REQUIREMENTS
Please locate every line in the items below that contains the string "newSketch" and copy each one out. Matching is case-sensitive.

DATA SHOWN
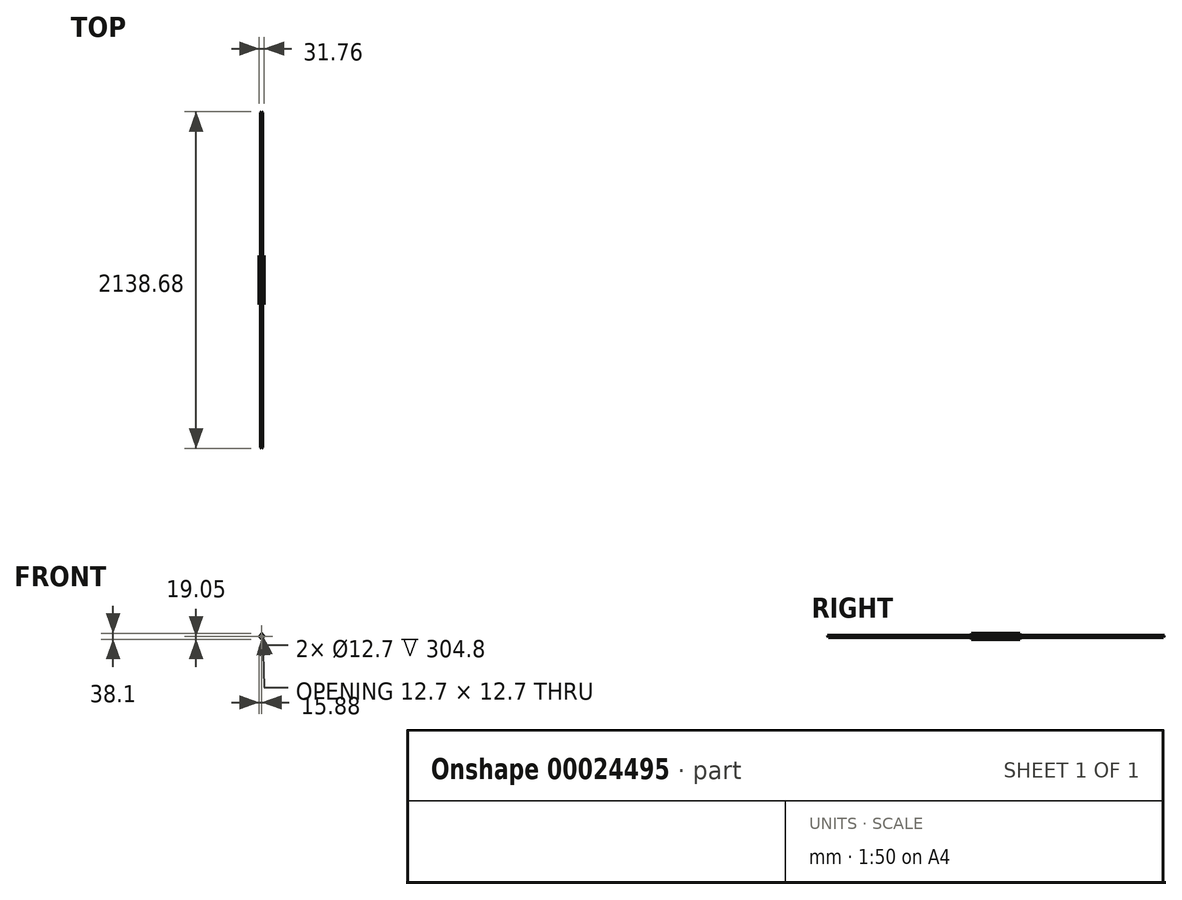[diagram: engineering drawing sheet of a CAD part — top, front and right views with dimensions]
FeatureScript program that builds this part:
annotation { "Feature Type Name" : "Feature", "Feature Type Description" : "" }
export const myFeature = defineFeature(function(context is Context, id is Id, definition is map)
    precondition{}
    {
        {
            var Q0;
            Q0=qCreatedBy(makeId("Right.planeOp"),FACE);
            var sketch = newSketch(context, id + "F0", { "sketchPlane" : qUnion([Q0])});
            skLineSegment(sketch, "E0.bottom", {"start": v(0, 0) * mm, "end": v(-914.4, 0) * mm});
            skLineSegment(sketch, "E0.top", {"start": v(0, 12.7) * mm, "end": v(-914.4, 12.7) * mm});
            skLineSegment(sketch, "E0.left", {"start": v(0, 0) * mm, "end": v(0, 12.7) * mm});
            skLineSegment(sketch, "E0.right", {"start": v(-914.4, 0) * mm, "end": v(-914.4, 12.7) * mm});
            skSolve(sketch);
        }
        {
            var Q0;
            Q0 = qSketchRegion(id + "F0", true);
            extrude(context, id + "F1", {"entities" : qUnion([Q0]), "depth" : 12.7 * mm});
        }
        {
            var Q0;
            Q0=makeQuery(id+"F1.opExtrude","SWEPT_FACE",FACE,{"disambiguationData":[OSD([sQuery(id+"F0.wireOp",EDGE,"E0.left")])]});
            var sketch = newSketch(context, id + "F2", { "sketchPlane" : qUnion([Q0])});
            skLineSegment(sketch, "E1", {"start": v(-12.7, 12.7) * mm, "end": v(-6.35, 0) * mm});
            skLineSegment(sketch, "E2", {"start": v(-6.35, 0) * mm, "end": v(0, 12.7) * mm});
            skSolve(sketch);
        }
        {
            var Q0;
            Q0 = qSketchRegion(id + "F2", true);
            var Q1;
            {var subQ0=sQuery(id+"F2.wireOp",EDGE,"E1");Q1=makeQuery(id+"F2.imprint","IMPRINT",FACE,{"disambiguationData":[TD([[makeQuery(id+"F2.imprint","IMPRINT",EDGE,{"derivedFrom":subQ0}),-1.0]])]});}
            var Q2;
            {var subQ0=sQuery(id+"F2.wireOp",EDGE,"E2");Q2=makeQuery(id+"F2.imprint","IMPRINT",FACE,{"disambiguationData":[TD([[makeQuery(id+"F2.imprint","IMPRINT",EDGE,{"derivedFrom":subQ0}),-1.0]])]});}
            extrude(context, id + "F3", {"entities" : qUnion([Q0, Q1, Q2]), "operationType" : NewBodyOperationType.REMOVE, "oppositeDirection" : true, "depth" : 939.8 * mm});
        }
        {
            var Q0;
            Q0=makeQuery(id+"F3.boolean.opBoolean","INTERSECT",EDGE,{"derivedFrom":[makeQuery(id+"F1.opExtrude","SWEPT_FACE",FACE,{"disambiguationData":[OSD([sQuery(id+"F0.wireOp",EDGE,"E0.right")])]}),makeQuery(id+"F3.opExtrude","SWEPT_FACE",FACE,{"disambiguationData":[OSD([sQuery(id+"F2.wireOp",EDGE,"E2")])]})]});
            var Q1;
            Q1=makeQuery(id+"F3.boolean.opBoolean","INTERSECT",EDGE,{"derivedFrom":[makeQuery(id+"F1.opExtrude","SWEPT_FACE",FACE,{"disambiguationData":[OSD([sQuery(id+"F0.wireOp",EDGE,"E0.right")])]}),makeQuery(id+"F3.opExtrude","SWEPT_FACE",FACE,{"disambiguationData":[OSD([sQuery(id+"F2.wireOp",EDGE,"E1")])]})]});
            chamfer(context, id + "F4", {"entities" : qUnion([Q0, Q1]), "width" : 5.66 * mm, "tangentPropagation" : true});
        }
        {
            var Q0;
            Q0=makeQuery(id+"F1.opExtrude","SWEPT_FACE",FACE,{"disambiguationData":[OSD([sQuery(id+"F0.wireOp",EDGE,"E0.left")])]});
            var sketch = newSketch(context, id + "F5", { "sketchPlane" : qUnion([Q0])});
            skLineSegment(sketch, "E3", {"start": v(-6.35, 0) * mm, "end": v(-6.35, -12.7) * mm});
            skLineSegment(sketch, "E4", {"start": v(-6.35, 12.7) * mm, "end": v(-6.35, 25.4) * mm});
            skLineSegment(sketch, "E5", {"start": v(-9.53, 6.35) * mm, "end": v(-22.23, 6.35) * mm});
            skLineSegment(sketch, "E6", {"start": v(-3.18, 6.35) * mm, "end": v(9.52, 6.35) * mm});
            skArc(sketch, "E7", {"start": v(-22.23, 6.35) * mm, "mid": v(-12.43, 14.33) * mm, "end": v(-6.35, 25.4) * mm});
            skArc(sketch, "E8", {"start": v(-6.35, 25.4) * mm, "mid": v(-0.27, 14.33) * mm, "end": v(9.52, 6.35) * mm});
            skArc(sketch, "E9", {"start": v(-6.35, -12.7) * mm, "mid": v(-12.43, -1.63) * mm, "end": v(-22.23, 6.35) * mm});
            skArc(sketch, "E10", {"start": v(9.52, 6.35) * mm, "mid": v(-0.27, -1.63) * mm, "end": v(-6.35, -12.7) * mm});
            skSolve(sketch);
        }
        {
            var Q0;
            Q0 = qSketchRegion(id + "F5", true);
            extrude(context, id + "F6", {"entities" : qUnion([Q0]), "depth" : 2.54 * mm});
        }
        {
            var Q0;
            Q0 = qSketchRegion(id + "F5", true);
            extrude(context, id + "F7", {"entities" : qUnion([Q0]), "depth" : 2.54 * mm});
        }
        {
            var Q0;
            Q0=makeQuery(id+"F6.opExtrude","CAP_FACE",FACE,{"disambiguationData":[OSD([sQuery(id+"F5.wireOp",EDGE,"E7"),sQuery(id+"F5.wireOp",EDGE,"E8"),sQuery(id+"F5.wireOp",EDGE,"E9"),sQuery(id+"F5.wireOp",EDGE,"E10")])],"isStart":false});
            var sketch = newSketch(context, id + "F8", { "sketchPlane" : qUnion([Q0])});
            skLineSegment(sketch, "E11", {"start": v(-22.23, 6.35) * mm, "end": v(9.52, 6.35) * mm});
            skCircle(sketch, "E12", {"center": v(-6.35, 6.35) * mm, "radius": 6.35 * mm});
            skSolve(sketch);
        }
        {
            var Q0;
            Q0=makeQuery(id+"F7.opExtrude","SWEPT_BODY",BODY,{"disambiguationData":[OSD([sQuery(id+"F5.wireOp",EDGE,"E7"),sQuery(id+"F5.wireOp",EDGE,"E8"),sQuery(id+"F5.wireOp",EDGE,"E9"),sQuery(id+"F5.wireOp",EDGE,"E10")])]});
            deleteBodies(context, id + "F9", {"entities" : qUnion([Q0])});
        }
        {
            var Q0;
            {var subQ0=sQuery(id+"F8.wireOp",EDGE,"E12");var subQ1=sQuery(id+"F8.wireOp",EDGE,"E11");var subQ2=makeQuery(id+"F8.imprint","INTERSECT",VERTEX,{"disambiguationData":[OD(0.0)],"derivedFrom":[subQ1,subQ0]});Q0=makeQuery(id+"F8.imprint","IMPRINT",FACE,{"disambiguationData":[TD([[makeQuery(id+"F8.imprint","IMPRINT",EDGE,{"disambiguationData":[TD([[subQ2,-1.0]])],"derivedFrom":subQ1}),1.0]])]});}
            var Q1;
            {var subQ0=sQuery(id+"F8.wireOp",EDGE,"E12");var subQ1=sQuery(id+"F8.wireOp",EDGE,"E11");var subQ2=makeQuery(id+"F8.imprint","INTERSECT",VERTEX,{"disambiguationData":[OD(0.0)],"derivedFrom":[subQ1,subQ0]});Q1=makeQuery(id+"F8.imprint","IMPRINT",FACE,{"disambiguationData":[TD([[makeQuery(id+"F8.imprint","IMPRINT",EDGE,{"disambiguationData":[TD([[subQ2,-1.0]])],"derivedFrom":subQ1}),-1.0]])]});}
            extrude(context, id + "F10", {"entities" : qUnion([Q0, Q1]), "operationType" : NewBodyOperationType.ADD, "depth" : 152.4 * mm});
        }
        {
            var Q0;
            Q0=makeQuery(id+"F10.opExtrude","CAP_FACE",FACE,{"disambiguationData":[OSD([sQuery(id+"F8.wireOp",EDGE,"E12")])],"isStart":false});
            cPlane(context, id + "F11", {"entities" : qUnion([Q0]), "cplaneType" : CPlaneType.OFFSET, "offset" : 0 * mm, "width" : 152.4 * mm, "height" : 152.4 * mm});
        }
        {
            var Q0;
            Q0=makeQuery(id+"F6.opExtrude","SWEPT_BODY",BODY,{"disambiguationData":[OSD([sQuery(id+"F5.wireOp",EDGE,"E7"),sQuery(id+"F5.wireOp",EDGE,"E8"),sQuery(id+"F5.wireOp",EDGE,"E9"),sQuery(id+"F5.wireOp",EDGE,"E10")])]});
            var Q1;
            Q1=makeQuery(id+"F10.opExtrude","CAP_FACE",FACE,{"disambiguationData":[OSD([sQuery(id+"F8.wireOp",EDGE,"E12")])],"isStart":false});
            mirror(context, id + "F12", {"operationType" : NewBodyOperationType.ADD, "entities" : qUnion([Q0]), "mirrorPlane" : qUnion([Q1])});
        }
        {
            var Q0;
            Q0=makeQuery(id+"F1.opExtrude","SWEPT_BODY",BODY,{"disambiguationData":[OSD([sQuery(id+"F0.wireOp",EDGE,"E0.bottom"),sQuery(id+"F0.wireOp",EDGE,"E0.top"),sQuery(id+"F0.wireOp",EDGE,"E0.left"),sQuery(id+"F0.wireOp",EDGE,"E0.right")])]});
            var Q1;
            Q1=qCreatedBy(id+"F11.planeOp",FACE);
            mirror(context, id + "F13", {"entities" : qUnion([Q0]), "mirrorPlane" : qUnion([Q1])});
        }
    });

REPLY
            var sketch = newSketch(context, id + "F0", { "sketchPlane" : qUnion([Q0])});
            var sketch = newSketch(context, id + "F2", { "sketchPlane" : qUnion([Q0])});
            var sketch = newSketch(context, id + "F5", { "sketchPlane" : qUnion([Q0])});
            var sketch = newSketch(context, id + "F8", { "sketchPlane" : qUnion([Q0])});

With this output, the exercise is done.